Text section:
##############################
We're getting older, but are games growing up with us?

As each white strand that blossoms in my hair lets me know, I'm getting old. It's not just in how I look that I can feel the years slowly piling on - it's in how I act too. Evenings once spent chasing down one last drink afterhours in dark-lit, cut-rate indie clubs have given way to early nights with a hot cup of Rooibos and a lamp-lit paperback; weekends spent sprawled under a thick, still cloud of smoke with a PS2 controller in hand have been replaced by long cycle rides in the hills and keeping on top of countless domestic chores.

Tastes evolve with age - a diet of out-of-date Minstrels washed down with a crate of cheap Brazilian beer doesn't have quite the same appeal anymore, and I'll admit to being a little red-faced about how much of my early twenties was wasted in a haze. Did I really have to watch Trapped in the Closet that many times?

I'm older, if not necessarily wiser, but I've certainly moved on. Games are the one thing that have been constant since that era, and I'd be lying if I said they don't delight me now as much as they ever did back then. But I can't help but worry that they're not growing up with me. Worse still, at times it can feel like I've returned to one of those awful indie clubs, squirming at the side of the dance floor and looking on in sad confusion as I start to wonder if I'm a little too elderly to still be doing all this.
##############################
Supplied data:
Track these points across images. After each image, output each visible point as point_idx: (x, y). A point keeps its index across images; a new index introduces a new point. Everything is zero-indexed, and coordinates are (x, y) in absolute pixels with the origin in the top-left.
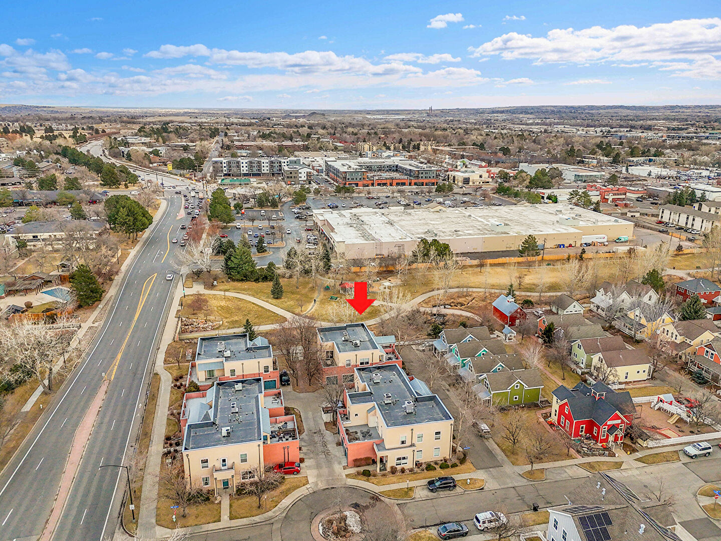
##############################
Exercises:
- 1) Repeat everything in the essay on getting older and games from "As each white" down to "countless domestic chores.".
- 2) Pick up the essay on getting older and games after its last sentence and keep writing it.
The material was drawn from a different source than the essay.

Solved problems:
- 1)
As each white strand that blossoms in my hair lets me know, I'm getting old. It's not just in how I look that I can feel the years slowly piling on - it's in how I act too. Evenings once spent chasing down one last drink afterhours in dark-lit, cut-rate indie clubs have given way to early nights with a hot cup of Rooibos and a lamp-lit paperback; weekends spent sprawled under a thick, still cloud of smoke with a PS2 controller in hand have been replaced by long cycle rides in the hills and keeping on top of countless domestic chores.

- 2)
Dark Souls - it's proper adult.

It's a problem down, in part, to the fact that the biggest, noisiest games are the ones that are aimed squarely at that younger me, sat slack and glassy eyed waiting desperately for something to shoot in the face. As a way of assessing the state of the medium, I'll admit that's a little skewed - take the temperature of contemporary cinema by simply hoovering up that which is advertised on billboards and TV spots and you'd be convinced that the film industry's there exclusively for sweaty over-sexed teens sporting semen-stained joggers. Which it is, to an extent, but there's obviously so much more on offer than that alone.

And so it is with games, but a problem remains: beyond some of the further reaches of the leftfield, there's little that feels like it's addressing me as an adult - and those that attempt that very feat often leave me squirming in their efforts. David Cage, for example, has expressed a desire to make games for a more mature audience, but as much as I enjoyed Heavy Rain's straying from the norm, its drama was juvenile at best. It's an odd definition of adult, and one that seems more in tune with a late-night, schlocky TV drama than anything with any real depth or resonance. Other, more recent and similarly intentioned games have left me sitting uncomfortably through them.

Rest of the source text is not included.